◆ GIVEN INSTRUCTION
Please print every one of the records below word for word, leaving the pictures out of your answer.

*** GIVEN DATA

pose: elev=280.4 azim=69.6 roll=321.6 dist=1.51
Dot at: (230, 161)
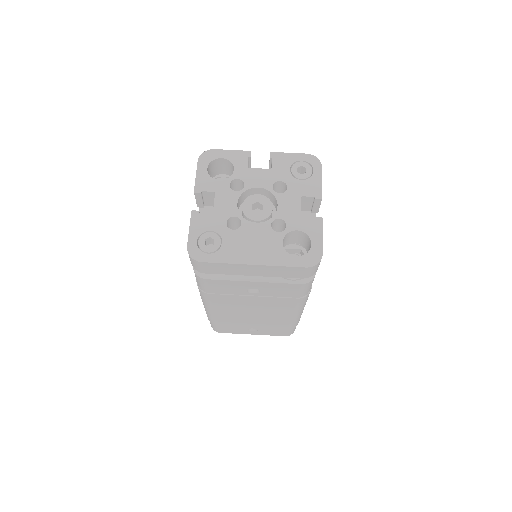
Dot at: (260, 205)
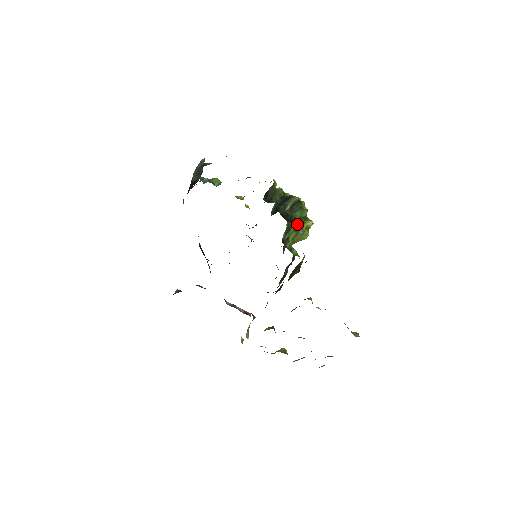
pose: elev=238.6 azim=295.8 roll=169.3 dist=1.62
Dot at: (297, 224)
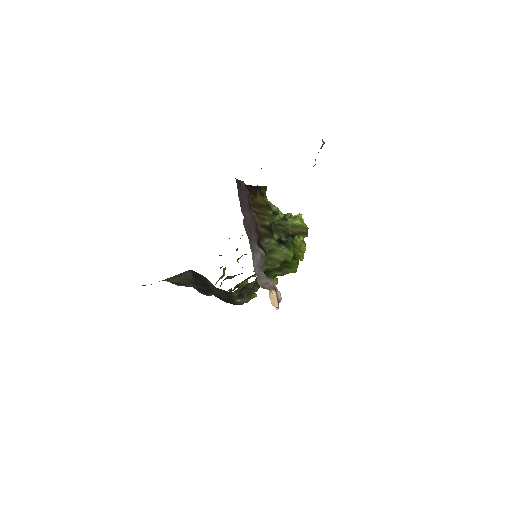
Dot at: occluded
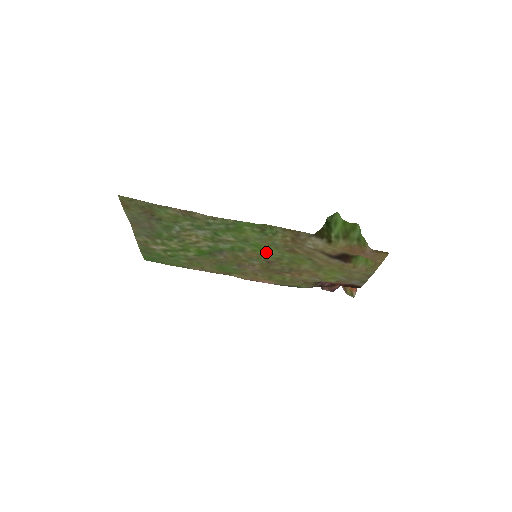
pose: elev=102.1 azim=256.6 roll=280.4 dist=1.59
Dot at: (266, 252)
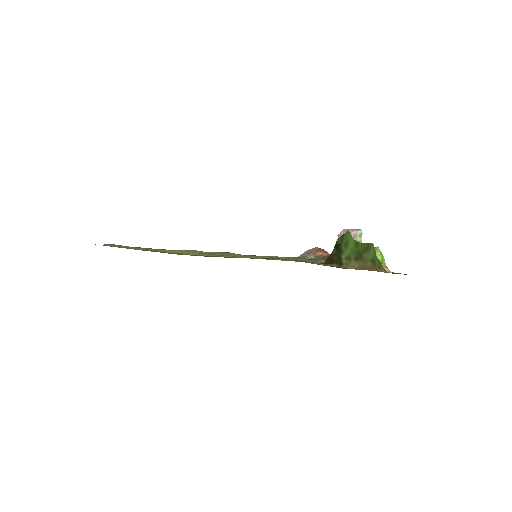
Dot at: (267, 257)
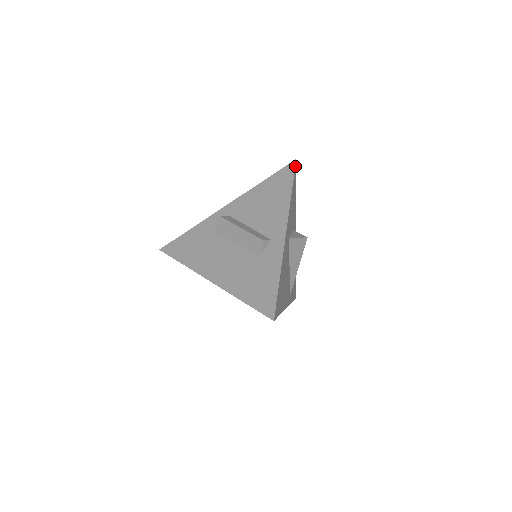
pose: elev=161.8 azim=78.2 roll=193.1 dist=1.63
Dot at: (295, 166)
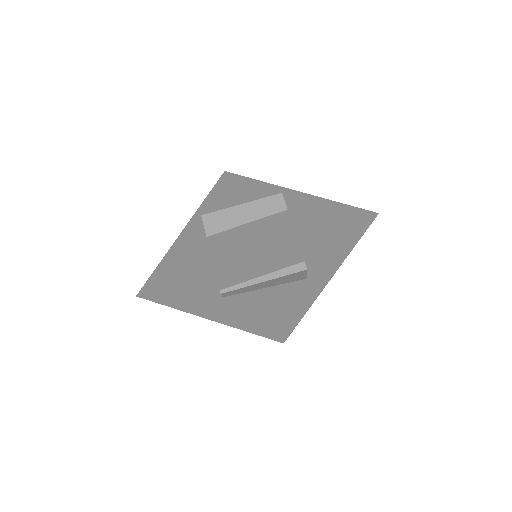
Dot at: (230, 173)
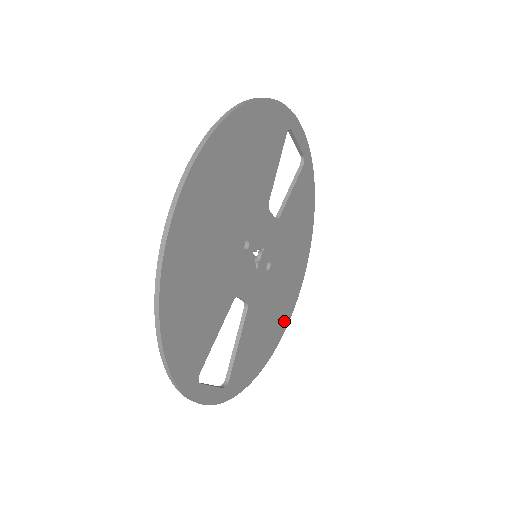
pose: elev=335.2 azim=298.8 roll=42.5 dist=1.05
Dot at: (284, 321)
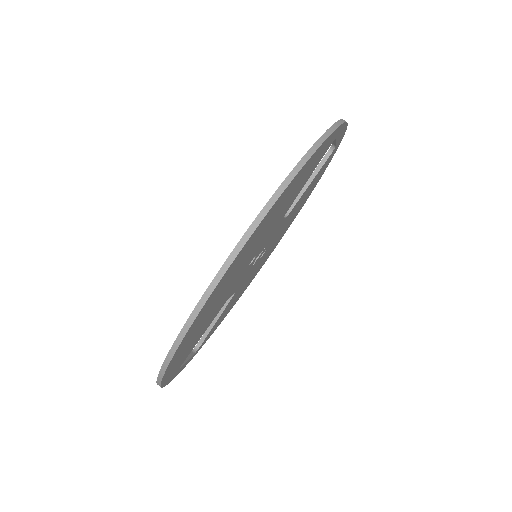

******

◆ SOLUTION TO THIS EXERCISE
pose: elev=280.4 azim=69.6 roll=321.6 dist=1.51
Dot at: (230, 161)
Dot at: (260, 205)
pose: elev=238.6 azim=295.8 roll=169.3 dist=1.62
Dot at: (297, 224)
Dot at: occluded
pose: elev=102.1 azim=256.6 roll=280.4 dist=1.59
Dot at: (266, 252)
Dot at: (267, 257)
pose: elev=161.8 azim=78.2 roll=193.1 dist=1.63
Dot at: (295, 166)
Dot at: (230, 173)
pose: elev=335.2 azim=298.8 roll=42.5 dist=1.05
Dot at: (284, 321)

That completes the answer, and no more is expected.